Jamaica’s productivity emergency 

Bunting made reference to the IMF, World Bank and the OECD, which has all reached broadly similar conclusions that countries that fail to improve productivity eventually encounter a ceiling beyond, which growth becomes difficult, wages stagnate and economic opportunities diminish. Bunting posited that this is precisely where Jamaica finds itself today.

He zoomed in on the performance of Jamaica’s labour productivity over the last quarter century, where an entire generation has grown up in an environment of declining productivity. According to the Opposition Spokesman, “Jamaica’s labour productivity today, measured by real GDP per worker, remains below where it stood 25 years ago. During the same period, labour productivity in the United States increased by some 50 percent. China’s labour productivity increased by more than four hundred percent.”

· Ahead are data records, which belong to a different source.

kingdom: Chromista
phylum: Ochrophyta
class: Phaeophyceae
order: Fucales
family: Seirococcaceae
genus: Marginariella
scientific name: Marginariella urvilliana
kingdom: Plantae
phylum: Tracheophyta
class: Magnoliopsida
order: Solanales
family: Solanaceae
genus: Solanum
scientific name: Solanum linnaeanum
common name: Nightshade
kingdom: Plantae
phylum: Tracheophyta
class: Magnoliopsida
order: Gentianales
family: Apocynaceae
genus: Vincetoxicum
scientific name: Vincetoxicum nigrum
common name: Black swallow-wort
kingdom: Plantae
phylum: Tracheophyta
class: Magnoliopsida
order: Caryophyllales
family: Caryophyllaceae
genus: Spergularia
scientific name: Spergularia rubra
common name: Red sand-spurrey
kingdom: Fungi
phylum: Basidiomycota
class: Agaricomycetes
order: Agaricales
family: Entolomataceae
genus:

Closer to home, countries in Latin America and the Caribbean with which Jamaica competes directly for investment and export opportunities have achieved substantially stronger outcomes in labour productivity. Bunting refenced total factor productivity, which accounts for a significant share of long-term economic growth stating that Jamaica has remained weak in this area for decades.

“What the graph shows (since 2021 is the base year) is that for our entire history since independence Jamaica allocated and combined resources more efficiently than it is doing currently. This is not a productivity challenge, it is a national emergency,” the Opposition Spokesman remarked. 

This matters Bunting contends is profoundly because productivity growth is not simply another economic indicator. It is the primary source of long-term improvements in living standards.